Makale özeti ve diğer detaylar.
As in other areas of the Ottoman Empire where local elite classes had gradually developed, from the mid-18th century onwards, particular elite that included individuals from both religious communities had developed in Cyprus as well. Muslim officers of the local administration as well as wealthy Orthodox, both laymen and clergy, constituted the ruling class of Ottoman Cyprus before the reforms. As will emerge through analysis of the period of muhassıl Mehmet Talat (1840-1841), the role of the local elite is particularly decisive, both in relation to efforts to implement changes as well as steps taken backwards. The main purpose of this paper is to demonstrate the predominant climate in Cyprus, an island on the Ottoman periphery, during the first stages of the Tanzimat reforms immediately after the proclamation of firman (Hatt-i Şerif) as well as, to record reactions to the reforms and the groups from which these reactions originated. Highlighting the details of this climate might clarify the difficulties that the Sublime Porte faced in its effort to directly implements reformative measures. It will also help to demonstrate the Sublime Porte’s will to achieve this through directions contained in the documents sent to the island and also to show the setbacks which occurred during this effort. Additionally, the purpose of this paper is to demonstrate that the first attempt for reforms on the island led to an intense unrest and to a climate of tension between the religious communities.

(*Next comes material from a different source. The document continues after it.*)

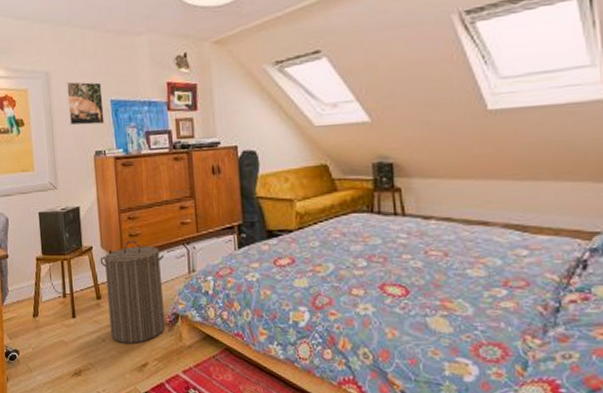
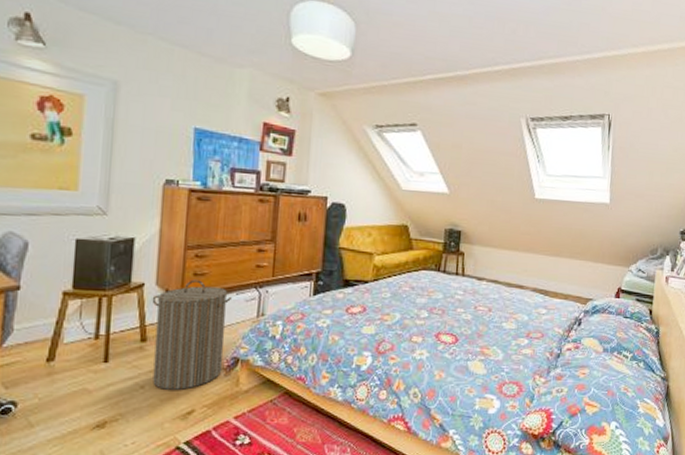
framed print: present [65,81,104,126] -> none [135,97,186,152]

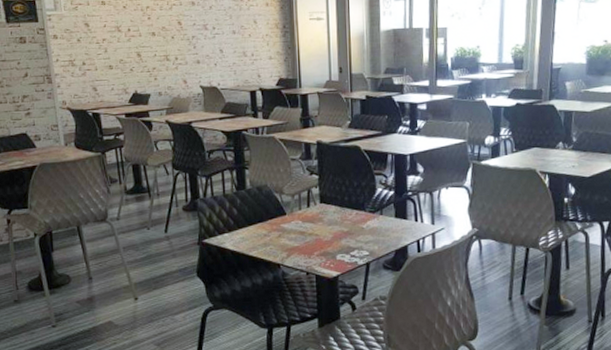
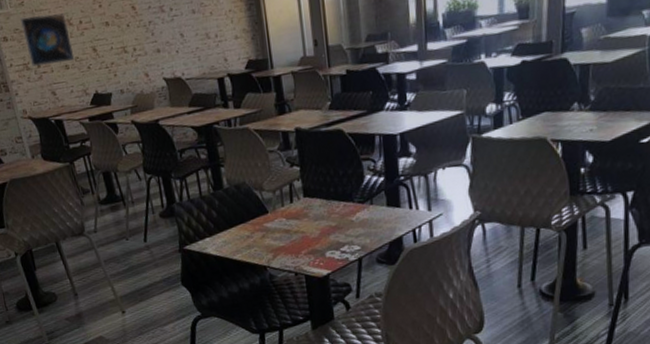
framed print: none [73,20,119,64] -> present [20,13,75,67]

Kıbrıs’ta, 18. yüzyılın ortalarından itibaren Osmanlı Devleti’nin çeşitli bölgelerinde yerel elit sınıfların kademeli olarak oluşmasına paralel olarak, özel bir elit sınıf şekillenmeye başladı. Kıbrıs’taki bu elit sınıf, adanın her iki dini topluluğunun bireylerinden oluşmaktaydı. Reformlar öncesindeki dönemde, Osmanlı Kıbrıs’ındaki yönetici sınıf, gerek adanın idaresindeki Müslüman memurlar gerekse varlıklı Ortodoks din adamları ya da din adamı olmayan Ortodokslardan oluşmaktaydı. Muhassıl Mehmet Talat (1840-1841) döneminin incelenmesinden, gerek reformların uygulanmasına gerekse de geriye adım atılmasına ilişkin olarak yerel elitin belirleyici bir rolü olduğu ortaya çıkmaktadır. Makalenin ana amacı, bir yandan Hatt-ı Şerif’in ilânından hemen sonra Tanzimat reformlarının Osmanlı Devleti’nin taşrasındaki bir ada olarak Kıbrıs’ta yarattığı durumu aydınlatmak, öbür yandan da reformların yarattığı tepkileri ve bu tepkilerin kaynağı olan toplumun kesimlerini tespit etmektedir. Ayrıca Babıâli’nin reform süreci bağlamında, bu sürecin ortaya çıkardığı başarılar ve zorluklar analiz edilecektir. Buna ek olarak, makalenin amacı, reformların uygulanmasına yönelik alınan ilk tedbirlerin adada büyük bir huzursuzluk ve adanın iki dini topluluğu arasında bir gerginlik havası yaratmasına neden olduğunu göstermektir.